> ИСХОДНЫЙ ТЕКСТ
:::::

Итоги недели. Принуждение к прозрачности
Если кто не заметил, в последние несколько месяцев властные антикоррупционные инициативы льются как из рога изобилия. Вот ещё совсем недавно ничего не было, то есть совсем-совсем-совсем ничего, ни одного сколько-нибудь завалящего документа за 8 лет, а тут раз — и сразу вон сколько всего: и указ президента о мерах по противодействию коррупции, и национальный план по борьбе с нею, и создание совета при президенте для тех же целей, и принятие пакета антикоррупционного законодательства, включая его краеугольный камень – федеральный закон «О противодействии коррупции». Тут и постановления правительства об антикоррупционной экспертизе законодательных и нормативных актов, и указ президента о реформе системы государственной службы, и инициативы министра финансов, и выступления премьера, и выступления президента, и ещё инициативы разных властных людей, и заседания совета, и… и… Аж голова кругом.
И каждый документ важен, и каждое событие в этом ряду – интересно, и все их надо бы разобрать по косточкам и заглянуть им внутрь, чтобы понять, что там полезного есть, чего не хватает, что, как и когда может заработать. Вот, к примеру, федеральный закон, устанавливающий рамки нашей антикоррупционной политики, определяющий основные инструменты борьбы, среди которых один из главных – декларирование доходов и имущества государственных служащих и членов их семей.
Без вопросов, декларирование – преотличнейший инструмент, доказавший свою эффективность во многих разных странах. Но тут же сразу вопросы: а почему среди тех, кто будет нам всё декларировать, нет, например, служащих государственных корпораций? Разве у них там (или у нас тут) в этих самых государственных корпорациях совсем нет проблем с коррупцией? Или почему членами семьи вдруг оказались только «ближайшие родственники», то есть супруги и несовершеннолетние дети? А совершеннолетние? Ну, например, те, кому вчера девятнадцать стукнуло, но которые при этом ездят на Бентли? По ним у нас никаких вопросов не имеется?
Да-да, я помню, что главный озвученный депутатами и не только аргумент – защита прав человека. Совершенно же очевидно, что у братьев-сестёр, мам-пап и взрослых детей права эти есть, а у жён-мужей и младенцев – нет. Или вот ещё вопрос: а что это у нас декларирование отложено на год? Ну да, это — вовсе и не вопрос. Нам же сразу сказали: год нужен, чтобы подготовиться. Только вот не вполне понятно, кому и к чему тут надо готовиться: только ли государственным органам к организации проверок или потенциальным проверяемым к указанным малоприятным процедурам. И что-то подсказывает мне правильный ответ.
Или вот последние инициативы по проверке проектов законов и нормативных актов на коррупциогенность. Отличная идея, отличный инструмент. Отличный – в умелых руках и при правильном применении. Когда проверяющие – независимы от авторов проверяемого творчества, когда проверки осуществляются профессионально, а не на глазок, когда за проверками следуют не «доклады об отдельных выявленных недостатках», а безусловный отказ от обнаруженных коррупционных «окон возможностей». Прекрасна и идея о реформе системы государственной службы. Пусть она далеко не первая, эта реформа, и госслужбу мы уже реформировали столько, сколько ничто иное в нашей стране, но там всё ещё остается широкое поле для творчества, так что пусть будет, хуже точно не будет. Наверное.

:::::

> ПРИЛОЖЕННЫЕ МАТЕРИАЛЫ
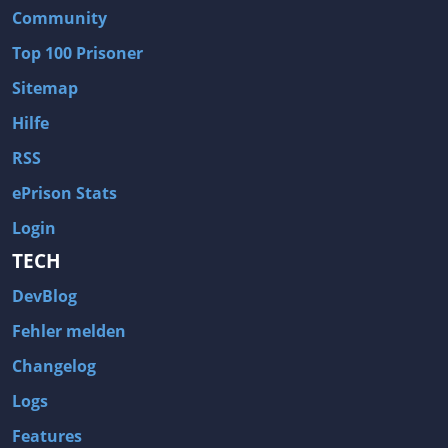
Community
Top 100 Prisoner
Sitemap
Hilfe
RSS
ePrison Stats
Login
TECH
DevBlog
Fehler melden
Changelog
Logs
Features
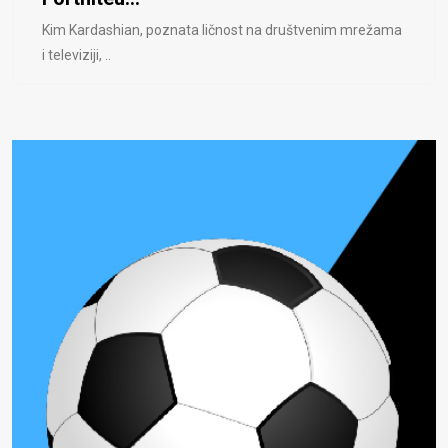
Kim Kardashian, poznata ličnost na društvenim mrežama
i televiziji, ..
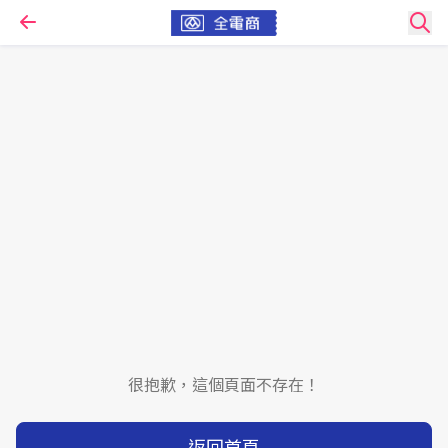
很抱歉，這個頁面不存在！
返回首頁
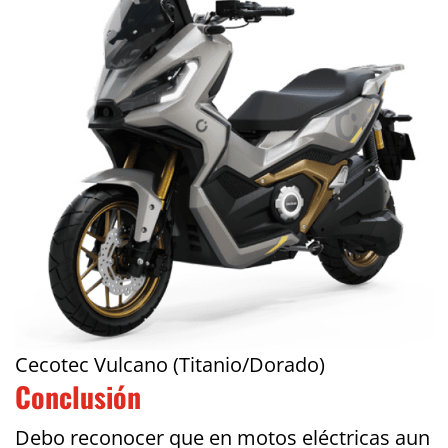
Cecotec Vulcano (Titanio/Dorado)
Conclusión
Debo reconocer que en motos eléctricas aun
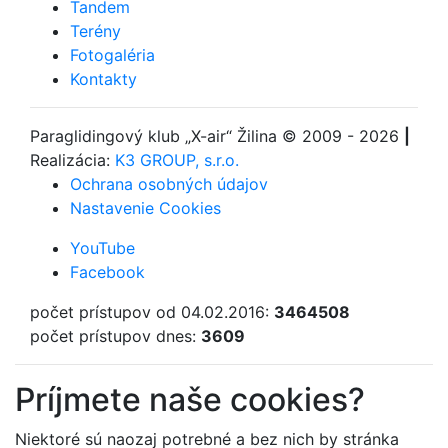
Tandem
Terény
Fotogaléria
Kontakty
Paraglidingový klub
„X-air“ Žilina
© 2009 - 2026
|
Realizácia:
K3 GROUP, s.r.o.
Ochrana osobných údajov
Nastavenie Cookies
YouTube
Facebook
počet prístupov od 04.02.2016:
3464508
počet prístupov dnes:
3609
Príjmete naše cookies?
Niektoré sú naozaj potrebné a bez nich by stránka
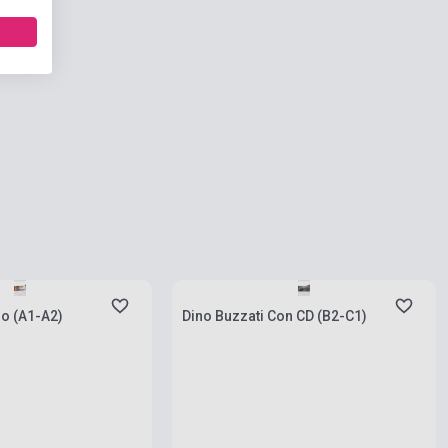
rab
Készlet: 1-10 darab
Traffico in centro (A1-A2)
Dino Buzzati Con CD (B2-C1)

:::::

> УСЛОВИЕ ЗАДАНИЯ
Перескажите исходный текст об антикоррупционных инициативах в двух предложениях. Приложенные материалы для работы не понадобятся.

> ОТВЕТ К ЗАДАНИЮ
В последние месяцы власти выпустили множество антикоррупционных документов и инициатив, среди них федеральный закон «О противодействии коррупции», который вводит декларирование доходов и имущества государственных служащих и членов их семей. Автор называет декларирование и проверку проектов законов на коррупциогенность отличными инструментами, но спрашивает, почему декларировать не обязаны служащие государственных корпораций и совершеннолетние дети и почему декларирование отложено на год.